Conclusion: Seguin won the day, but it was a close race

Seguin was for sure the best player overall in 2011-12, but it wasn’t a runaway victory by any means.

  • Hall showed progress from his solid rookie year, following it up by approaching the point per game mark and was on pace for a near 40 goal season.  That’s a guy approaching elite status.  Injuries still hampered his ability to show the rest of the league what he’s capable of.
  • Seguin showed tremendous progress, improving the most out of all 3 players, although there wasn’t really anywhere to go but up after his rookie year.  He took the bull by the horns and showed why he was worthy of that 2nd overall pick, and there’s no reason to expect that he won’t continue to improve towards becoming an elite player.
  • Skinner had a disappointing year, but injuries were the primary reason for that, as well as a drop in luck with his shooting percentage.  Still, he showed progression in some areas and despite everything still put up 20 goals, which at his age is very impressive.

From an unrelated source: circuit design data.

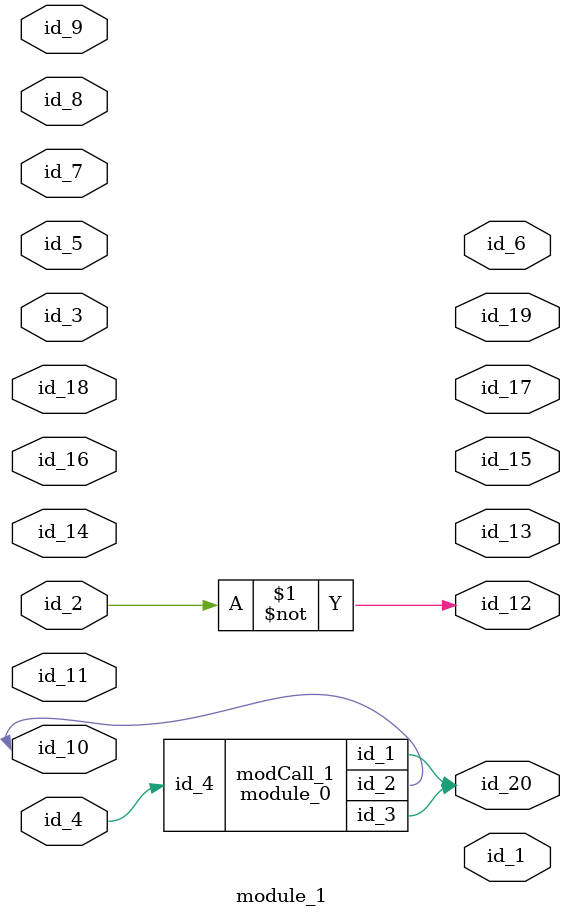
<source format=v>
module module_0 (
    id_1,
    id_2,
    id_3,
    id_4
);
  input wire id_4;
  output wire id_3;
  output wire id_2;
  output wire id_1;
  wire id_5;
endmodule
module module_1 (
    id_1,
    id_2,
    id_3,
    id_4,
    id_5,
    id_6,
    id_7,
    id_8,
    id_9,
    id_10,
    id_11,
    id_12,
    id_13,
    id_14,
    id_15,
    id_16,
    id_17,
    id_18,
    id_19,
    id_20
);
  output wire id_20;
  output wire id_19;
  inout wire id_18;
  output wire id_17;
  inout wire id_16;
  output wire id_15;
  inout wire id_14;
  output wire id_13;
  output wire id_12;
  input wire id_11;
  inout wire id_10;
  input wire id_9;
  input wire id_8;
  inout wire id_7;
  output wire id_6;
  inout wire id_5;
  inout wire id_4;
  inout wire id_3;
  inout wire id_2;
  output wire id_1;
  module_0 modCall_1 (
      id_20,
      id_10,
      id_20,
      id_4
  );
  assign id_12 = ~id_2;
endmodule

</source>
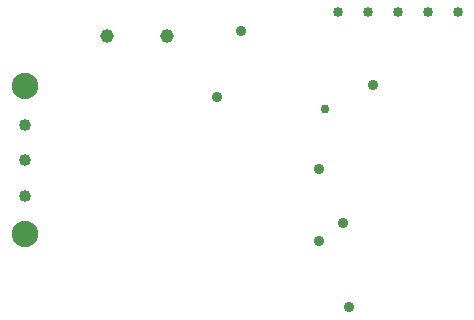
<source format=gbr>
%TF.GenerationSoftware,Altium Limited,Altium Designer,24.0.1 (36)*%
G04 Layer_Color=0*
%FSLAX45Y45*%
%MOMM*%
%TF.SameCoordinates,EA0AF7FB-948C-45CD-8237-9CE77542C851*%
%TF.FilePolarity,Positive*%
%TF.FileFunction,Plated,1,2,PTH,Drill*%
%TF.Part,Single*%
G01*
G75*
%TA.AperFunction,ComponentDrill*%
%ADD65C,1.01000*%
%ADD66C,2.24000*%
%ADD67C,0.85000*%
%ADD68C,1.15000*%
%TA.AperFunction,ViaDrill,NotFilled*%
%ADD69C,0.90000*%
%ADD70C,0.75000*%
D65*
X350000Y1796415D02*
D03*
Y1496415D02*
D03*
Y1196415D02*
D03*
D66*
Y2121415D02*
D03*
Y871415D02*
D03*
D67*
X4016000Y2750000D02*
D03*
X3000000D02*
D03*
X3254000D02*
D03*
X3508000D02*
D03*
X3762000D02*
D03*
D68*
X1554000Y2550000D02*
D03*
X1046000D02*
D03*
D69*
X3098800Y254000D02*
D03*
X2844800Y812800D02*
D03*
Y1422400D02*
D03*
X2184400Y2590800D02*
D03*
X1981200Y2032000D02*
D03*
X3048000Y965200D02*
D03*
X3302000Y2133600D02*
D03*
D70*
X2895600Y1930400D02*
D03*
%TF.MD5,69092ad24ed2d86f5fee31828cc958e5*%
M02*

</source>
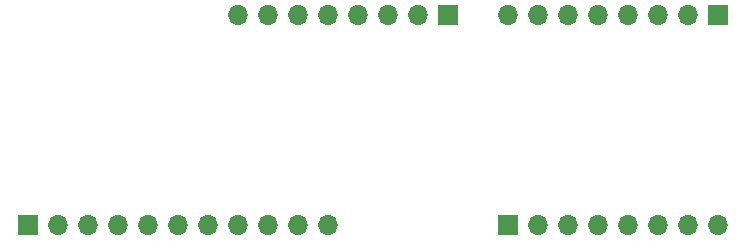
<source format=gbr>
%TF.GenerationSoftware,KiCad,Pcbnew,(5.1.10-1-10_14)*%
%TF.CreationDate,2021-12-11T09:19:19-05:00*%
%TF.ProjectId,control-unit,636f6e74-726f-46c2-9d75-6e69742e6b69,rev?*%
%TF.SameCoordinates,Original*%
%TF.FileFunction,Soldermask,Bot*%
%TF.FilePolarity,Negative*%
%FSLAX46Y46*%
G04 Gerber Fmt 4.6, Leading zero omitted, Abs format (unit mm)*
G04 Created by KiCad (PCBNEW (5.1.10-1-10_14)) date 2021-12-11 09:19:19*
%MOMM*%
%LPD*%
G01*
G04 APERTURE LIST*
%ADD10O,1.700000X1.700000*%
%ADD11R,1.700000X1.700000*%
G04 APERTURE END LIST*
D10*
%TO.C,J4*%
X169164000Y-79756000D03*
X171704000Y-79756000D03*
X174244000Y-79756000D03*
X176784000Y-79756000D03*
X179324000Y-79756000D03*
X181864000Y-79756000D03*
X184404000Y-79756000D03*
D11*
X186944000Y-79756000D03*
%TD*%
D10*
%TO.C,J3*%
X146304000Y-79756000D03*
X148844000Y-79756000D03*
X151384000Y-79756000D03*
X153924000Y-79756000D03*
X156464000Y-79756000D03*
X159004000Y-79756000D03*
X161544000Y-79756000D03*
D11*
X164084000Y-79756000D03*
%TD*%
D10*
%TO.C,J2*%
X153924000Y-97536000D03*
X151384000Y-97536000D03*
X148844000Y-97536000D03*
X146304000Y-97536000D03*
X143764000Y-97536000D03*
X141224000Y-97536000D03*
X138684000Y-97536000D03*
X136144000Y-97536000D03*
X133604000Y-97536000D03*
X131064000Y-97536000D03*
D11*
X128524000Y-97536000D03*
%TD*%
D10*
%TO.C,J1*%
X186944000Y-97536000D03*
X184404000Y-97536000D03*
X181864000Y-97536000D03*
X179324000Y-97536000D03*
X176784000Y-97536000D03*
X174244000Y-97536000D03*
X171704000Y-97536000D03*
D11*
X169164000Y-97536000D03*
%TD*%
M02*

</source>
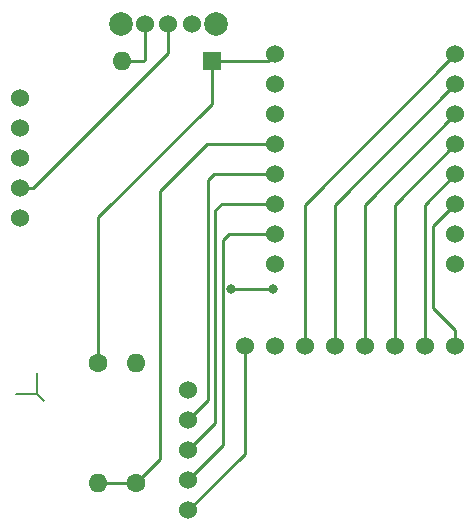
<source format=gbr>
%TF.GenerationSoftware,KiCad,Pcbnew,6.0.2+dfsg-1*%
%TF.CreationDate,2022-09-04T12:32:50+10:00*%
%TF.ProjectId,pcb,7063622e-6b69-4636-9164-5f7063625858,rev?*%
%TF.SameCoordinates,Original*%
%TF.FileFunction,Copper,L1,Top*%
%TF.FilePolarity,Positive*%
%FSLAX46Y46*%
G04 Gerber Fmt 4.6, Leading zero omitted, Abs format (unit mm)*
G04 Created by KiCad (PCBNEW 6.0.2+dfsg-1) date 2022-09-04 12:32:50*
%MOMM*%
%LPD*%
G01*
G04 APERTURE LIST*
%TA.AperFunction,NonConductor*%
%ADD10C,0.200000*%
%TD*%
%TA.AperFunction,ComponentPad*%
%ADD11C,1.524000*%
%TD*%
%TA.AperFunction,ComponentPad*%
%ADD12C,1.600000*%
%TD*%
%TA.AperFunction,ComponentPad*%
%ADD13O,1.600000X1.600000*%
%TD*%
%TA.AperFunction,ComponentPad*%
%ADD14R,1.600000X1.600000*%
%TD*%
%TA.AperFunction,WasherPad*%
%ADD15C,2.000000*%
%TD*%
%TA.AperFunction,ViaPad*%
%ADD16C,0.800000*%
%TD*%
%TA.AperFunction,Conductor*%
%ADD17C,0.250000*%
%TD*%
G04 APERTURE END LIST*
D10*
X101200000Y-103200000D02*
X103000000Y-103200000D01*
X103000000Y-103200000D02*
X103000000Y-101400000D01*
X103600000Y-103800000D02*
X103000000Y-103200000D01*
D11*
%TO.P,U3,1,VBUS*%
%TO.N,Net-(D1-Pad1)*%
X123190000Y-74380000D03*
%TO.P,U3,2,GND*%
%TO.N,/GND*%
X123190000Y-76920000D03*
%TO.P,U3,3,3V3*%
%TO.N,/VCC*%
X123190000Y-79460000D03*
%TO.P,U3,4,GP29*%
%TO.N,Net-(R1-Pad2)*%
X123190000Y-82000000D03*
%TO.P,U3,5,GP28*%
%TO.N,Net-(U3-Pad5)*%
X123190000Y-84540000D03*
%TO.P,U3,6,GP27*%
%TO.N,Net-(U2-Pad3)*%
X123190000Y-87080000D03*
%TO.P,U3,7,GP26*%
%TO.N,Net-(U3-Pad7)*%
X123190000Y-89620000D03*
%TO.P,U3,8,GND*%
%TO.N,/GND*%
X123190000Y-92160000D03*
%TO.P,U3,9,GP7*%
%TO.N,Net-(U1-Pad2)*%
X138430000Y-92160000D03*
%TO.P,U3,10,GP6*%
%TO.N,unconnected-(U3-Pad10)*%
X138430000Y-89620000D03*
%TO.P,U3,11,GP5*%
%TO.N,Net-(U3-Pad11)*%
X138430000Y-87080000D03*
%TO.P,U3,12,GP4*%
%TO.N,Net-(U3-Pad12)*%
X138430000Y-84540000D03*
%TO.P,U3,13,GP3*%
%TO.N,Net-(U3-Pad13)*%
X138430000Y-82000000D03*
%TO.P,U3,14,GP2*%
%TO.N,Net-(U3-Pad14)*%
X138430000Y-79460000D03*
%TO.P,U3,15,GP1*%
%TO.N,Net-(U3-Pad15)*%
X138430000Y-76920000D03*
%TO.P,U3,16,GP0*%
%TO.N,Net-(U3-Pad16)*%
X138430000Y-74380000D03*
%TD*%
%TO.P,U2,1,VCC*%
%TO.N,/VCC*%
X115792000Y-113030000D03*
%TO.P,U2,2,X*%
%TO.N,Net-(U3-Pad7)*%
X115792000Y-110490000D03*
%TO.P,U2,3,Y*%
%TO.N,Net-(U2-Pad3)*%
X115792000Y-107950000D03*
%TO.P,U2,4,Z*%
%TO.N,Net-(U3-Pad5)*%
X115792000Y-105410000D03*
%TO.P,U2,5,GND*%
%TO.N,/GND*%
X115792000Y-102870000D03*
%TD*%
%TO.P,U5,1,VCC*%
%TO.N,/VCC*%
X120590000Y-99155000D03*
%TO.P,U5,2,GND*%
%TO.N,/GND*%
X123130000Y-99155000D03*
%TO.P,U5,3,DC*%
%TO.N,Net-(U3-Pad16)*%
X125670000Y-99155000D03*
%TO.P,U5,4,CS*%
%TO.N,Net-(U3-Pad15)*%
X128210000Y-99155000D03*
%TO.P,U5,5,CLK*%
%TO.N,Net-(U3-Pad14)*%
X130750000Y-99155000D03*
%TO.P,U5,6,DIN*%
%TO.N,Net-(U3-Pad13)*%
X133290000Y-99155000D03*
%TO.P,U5,7,RST*%
%TO.N,Net-(U3-Pad12)*%
X135830000Y-99155000D03*
%TO.P,U5,8,BUSY*%
%TO.N,Net-(U3-Pad11)*%
X138370000Y-99155000D03*
%TD*%
D12*
%TO.P,R1,1*%
%TO.N,Net-(D1-Pad1)*%
X108200000Y-100520000D03*
D13*
%TO.P,R1,2*%
%TO.N,Net-(R1-Pad2)*%
X108200000Y-110680000D03*
%TD*%
D14*
%TO.P,D1,1,K*%
%TO.N,Net-(D1-Pad1)*%
X117810000Y-75000000D03*
D13*
%TO.P,D1,2,A*%
%TO.N,Net-(D1-Pad2)*%
X110190000Y-75000000D03*
%TD*%
D11*
%TO.P,U1,1,GND*%
%TO.N,unconnected-(U1-Pad1)*%
X101600000Y-78105000D03*
%TO.P,U1,2,5V*%
%TO.N,Net-(U1-Pad2)*%
X101600000Y-80645000D03*
%TO.P,U1,3,CH*%
%TO.N,unconnected-(U1-Pad3)*%
X101600000Y-83185000D03*
%TO.P,U1,4,VBAT*%
%TO.N,Net-(SW1-Pad2)*%
X101600000Y-85725000D03*
%TO.P,U1,5,GND*%
%TO.N,/GND*%
X101600000Y-88265000D03*
%TD*%
D12*
%TO.P,R2,1*%
%TO.N,Net-(R1-Pad2)*%
X111400000Y-110680000D03*
D13*
%TO.P,R2,2*%
%TO.N,/GND*%
X111400000Y-100520000D03*
%TD*%
D15*
%TO.P,SW1,*%
%TO.N,*%
X118125000Y-71875000D03*
X110125000Y-71875000D03*
D11*
%TO.P,SW1,1,A*%
%TO.N,unconnected-(SW1-Pad1)*%
X116125000Y-71875000D03*
%TO.P,SW1,2,B*%
%TO.N,Net-(SW1-Pad2)*%
X114125000Y-71875000D03*
%TO.P,SW1,3,C*%
%TO.N,Net-(D1-Pad2)*%
X112125000Y-71875000D03*
%TD*%
D16*
%TO.N,Net-(U1-Pad2)*%
X119469500Y-94250000D03*
X123000000Y-94250000D03*
%TD*%
D17*
%TO.N,Net-(U3-Pad5)*%
X115792000Y-105410000D02*
X117475000Y-103727000D01*
%TO.N,Net-(U2-Pad3)*%
X115792000Y-107950000D02*
X118110000Y-105632000D01*
%TO.N,Net-(U3-Pad7)*%
X115792000Y-110490000D02*
X118745000Y-107537000D01*
%TO.N,/VCC*%
X115792000Y-113030000D02*
X120590000Y-108232000D01*
%TO.N,Net-(R1-Pad2)*%
X113400000Y-85989282D02*
X117389282Y-82000000D01*
X117389282Y-82000000D02*
X123190000Y-82000000D01*
%TO.N,Net-(U3-Pad5)*%
X117475000Y-85090000D02*
X118025000Y-84540000D01*
X118025000Y-84540000D02*
X123190000Y-84540000D01*
%TO.N,Net-(U2-Pad3)*%
X118110000Y-87630000D02*
X118660000Y-87080000D01*
X118660000Y-87080000D02*
X123190000Y-87080000D01*
%TO.N,Net-(U3-Pad7)*%
X118745000Y-90170000D02*
X119295000Y-89620000D01*
X119295000Y-89620000D02*
X123190000Y-89620000D01*
%TO.N,Net-(U3-Pad16)*%
X125670000Y-99155000D02*
X125670000Y-87140000D01*
X125670000Y-87140000D02*
X138430000Y-74380000D01*
%TO.N,Net-(U3-Pad15)*%
X128210000Y-99155000D02*
X128210000Y-87140000D01*
X128210000Y-87140000D02*
X138430000Y-76920000D01*
%TO.N,Net-(U3-Pad14)*%
X130750000Y-99155000D02*
X130750000Y-87140000D01*
X130750000Y-87140000D02*
X138430000Y-79460000D01*
%TO.N,Net-(U3-Pad13)*%
X133290000Y-99155000D02*
X133290000Y-87140000D01*
X133290000Y-87140000D02*
X138430000Y-82000000D01*
%TO.N,Net-(U3-Pad12)*%
X135830000Y-99155000D02*
X135830000Y-87140000D01*
X135830000Y-87140000D02*
X138430000Y-84540000D01*
%TO.N,Net-(U3-Pad11)*%
X136525000Y-95885000D02*
X136525000Y-88985000D01*
X136525000Y-88985000D02*
X138430000Y-87080000D01*
X138370000Y-99155000D02*
X138370000Y-97730000D01*
X138370000Y-97730000D02*
X136525000Y-95885000D01*
%TO.N,Net-(U1-Pad2)*%
X119469500Y-94250000D02*
X123000000Y-94250000D01*
%TO.N,Net-(D1-Pad1)*%
X117810000Y-75000000D02*
X122570000Y-75000000D01*
X122570000Y-75000000D02*
X123190000Y-74380000D01*
%TO.N,/VCC*%
X120590000Y-108232000D02*
X120590000Y-99155000D01*
%TO.N,Net-(U3-Pad7)*%
X118745000Y-107537000D02*
X118745000Y-90170000D01*
%TO.N,Net-(U2-Pad3)*%
X118110000Y-105632000D02*
X118110000Y-87630000D01*
%TO.N,Net-(U3-Pad5)*%
X117475000Y-103727000D02*
X117475000Y-85090000D01*
%TO.N,Net-(D1-Pad1)*%
X117810000Y-78590000D02*
X117810000Y-75000000D01*
X108200000Y-88200000D02*
X117810000Y-78590000D01*
X108200000Y-100520000D02*
X108200000Y-88200000D01*
%TO.N,Net-(R1-Pad2)*%
X113400000Y-108680000D02*
X113400000Y-85989282D01*
X111400000Y-110680000D02*
X113400000Y-108680000D01*
X108200000Y-110680000D02*
X111400000Y-110680000D01*
%TO.N,/VCC*%
X120495000Y-99060000D02*
X120590000Y-99155000D01*
%TO.N,Net-(U3-Pad11)*%
X138370000Y-99155000D02*
X138370000Y-99120000D01*
X138370000Y-99120000D02*
X138430000Y-99060000D01*
%TO.N,Net-(SW1-Pad2)*%
X114125000Y-74277630D02*
X114125000Y-71875000D01*
X101600000Y-85725000D02*
X102677630Y-85725000D01*
X102677630Y-85725000D02*
X114125000Y-74277630D01*
%TO.N,Net-(D1-Pad2)*%
X112125000Y-74875000D02*
X112125000Y-71875000D01*
X112000000Y-75000000D02*
X112125000Y-74875000D01*
X110190000Y-75000000D02*
X112000000Y-75000000D01*
%TD*%
M02*

</source>
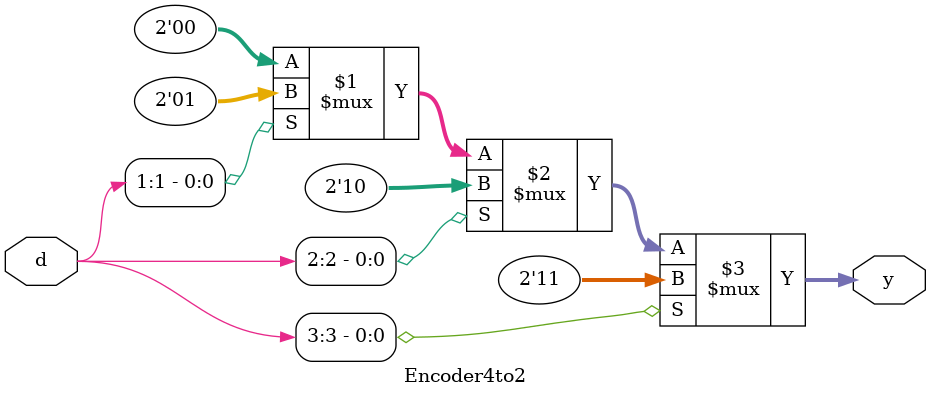
<source format=v>
module Encoder4to2(
  input  [3:0]d,
  output [1:0]y);

  assign y = (d[3]) ? 2'b11 :
             (d[2]) ? 2'b10 :
             (d[1]) ? 2'b01 : 2'b00;    //msb priority

endmodule


</source>
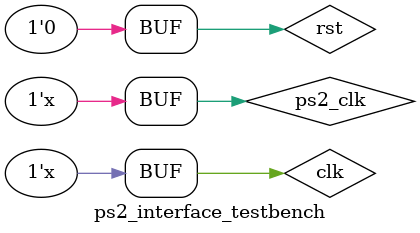
<source format=v>
`timescale 1ns / 1ps


module ps2_interface_testbench;

	// Inputs
	reg ps2_clk;
	wire ps2_data;
	reg clk;
	reg rst;
	reg ack;

	// Outputs
	wire [7:0] dataout;
	wire valid_data;

	// Instantiate the Unit Under Test (UUT)
	ps2_interface uut (
		.ps2_clk(ps2_clk), 
		.ps2_data(ps2_data), 
		.clk(clk), 
		.rst(rst), 
		.dataout(dataout), 
		.valid_data(valid_data),
		.ack(ack)
	);

	initial begin
		// Initialize Inputs
		ps2_clk = 0;
		clk = 0;
		rst = 1;
		ack = 0;
		
		#200 rst = 0;
	end
	
	always #10
      clk = ~clk;
		
	always #200
		ps2_clk <= ~ps2_clk;

	//reg [15:0] data = 16'b1110_1010_1010_0111;
	reg [10:0] data = 11'b0_0111_0101_01;
	always @ (posedge ps2_clk)
		if (~rst)
			data <= {data[0], data[10:1]};
		
	assign	ps2_data = data[0];
	
	always@ (posedge valid_data)
	begin
		#101
			ack = 1;
		#20
			ack = 0;
	end	
	
endmodule

</source>
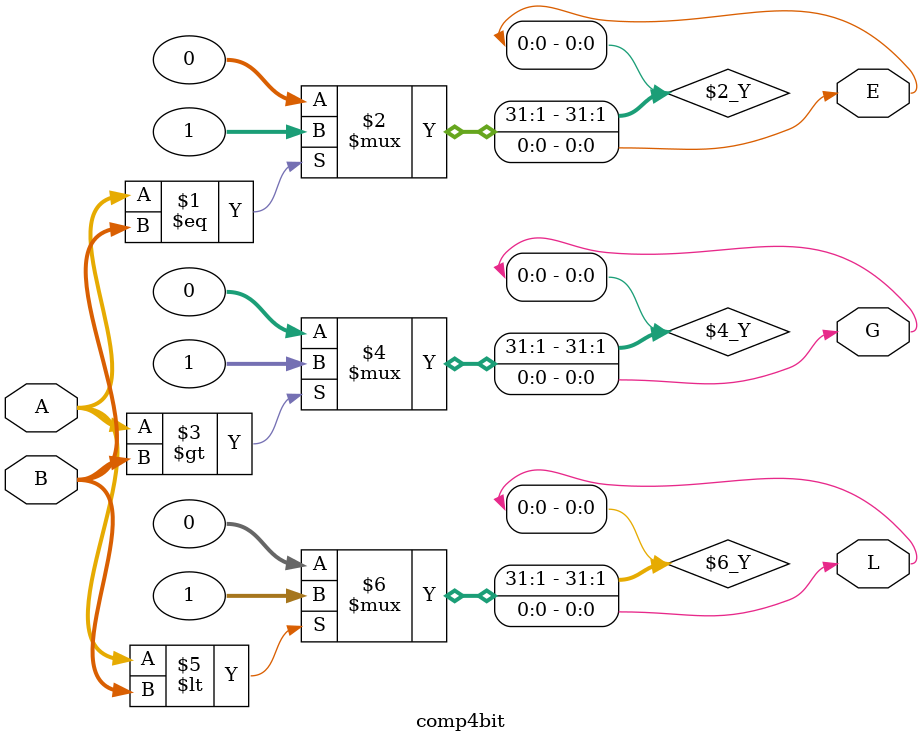
<source format=v>
`timescale 1ns / 1ps

// module COM_4bit(E,G,L,A,B);
//output E,G,L;
//input [3:0]A;
//input [3:0]B;
//wire E1,E2,G1,G2,L1,L2;
//comp2_bit C3(E1,G1,L1,A[0],A[1],B[0],B[1]);
//comp2_bit C4(E2,G2,L2,A[3],A[2],B[3],B[2]);
//assign E = E1&E2;
//assign L = L2|(E2&G1);
//assign G = G2|(E2&L1);



//endmodule
module comp4bit(E,G,L,A,B);
input [3:0] A,B;
output E,G,L;
assign E = (A==B) ? 1 : 0;
assign G = (A>B) ? 1 : 0;
assign L = (A<B) ? 1 : 0;
endmodule

</source>
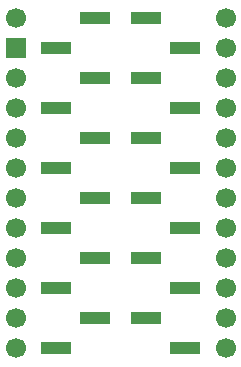
<source format=gbs>
G04 #@! TF.GenerationSoftware,KiCad,Pcbnew,9.0.6*
G04 #@! TF.CreationDate,2026-01-08T12:32:58-06:00*
G04 #@! TF.ProjectId,QFN-20_5x5_P0.65,51464e2d-3230-45f3-9578-355f50302e36,rev?*
G04 #@! TF.SameCoordinates,Original*
G04 #@! TF.FileFunction,Soldermask,Bot*
G04 #@! TF.FilePolarity,Negative*
%FSLAX46Y46*%
G04 Gerber Fmt 4.6, Leading zero omitted, Abs format (unit mm)*
G04 Created by KiCad (PCBNEW 9.0.6) date 2026-01-08 12:32:58*
%MOMM*%
%LPD*%
G01*
G04 APERTURE LIST*
%ADD10R,2.510000X1.000000*%
%ADD11C,1.700000*%
%ADD12R,1.700000X1.700000*%
G04 APERTURE END LIST*
D10*
X140585000Y-106680000D03*
X143895000Y-109220000D03*
X140585000Y-111760000D03*
X143895000Y-114300000D03*
X140585000Y-116840000D03*
X143895000Y-119380000D03*
X140585000Y-121920000D03*
X143895000Y-124460000D03*
X140585000Y-127000000D03*
X143895000Y-129540000D03*
X140585000Y-132080000D03*
X143895000Y-134620000D03*
D11*
X129540000Y-106680000D03*
D12*
X129540000Y-109220000D03*
D11*
X129540000Y-111760000D03*
X129540000Y-114300000D03*
X129540000Y-116840000D03*
X129540000Y-119380000D03*
X129540000Y-121920000D03*
X129540000Y-124460000D03*
X129540000Y-127000000D03*
X129540000Y-129540000D03*
X129540000Y-132080000D03*
X129540000Y-134620000D03*
X147320000Y-106680000D03*
X147320000Y-109220000D03*
X147320000Y-111760000D03*
X147320000Y-114300000D03*
X147320000Y-116840000D03*
X147320000Y-119380000D03*
X147320000Y-121920000D03*
X147320000Y-124460000D03*
X147320000Y-127000000D03*
X147320000Y-129540000D03*
X147320000Y-132080000D03*
X147320000Y-134620000D03*
D10*
X136275000Y-116840000D03*
X136275000Y-106680000D03*
X132965000Y-109220000D03*
X136275000Y-111760000D03*
X132965000Y-114300000D03*
X132965000Y-119380000D03*
X136275000Y-121920000D03*
X132965000Y-124460000D03*
X136275000Y-127000000D03*
X132965000Y-129540000D03*
X136275000Y-132080000D03*
X132965000Y-134620000D03*
M02*

</source>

  • The biggest questions out of this year are can Hall put together a full season, and which Skinner is the real one?  The one who shocked everybody with one of the best rookie seasons in years, or the one who put up a solid if unspectacular year?  Given Skinner was drafted with the knowledge that he had fantastic skills and a great shot, I would be willing to bet it’s closer to the former than the latter.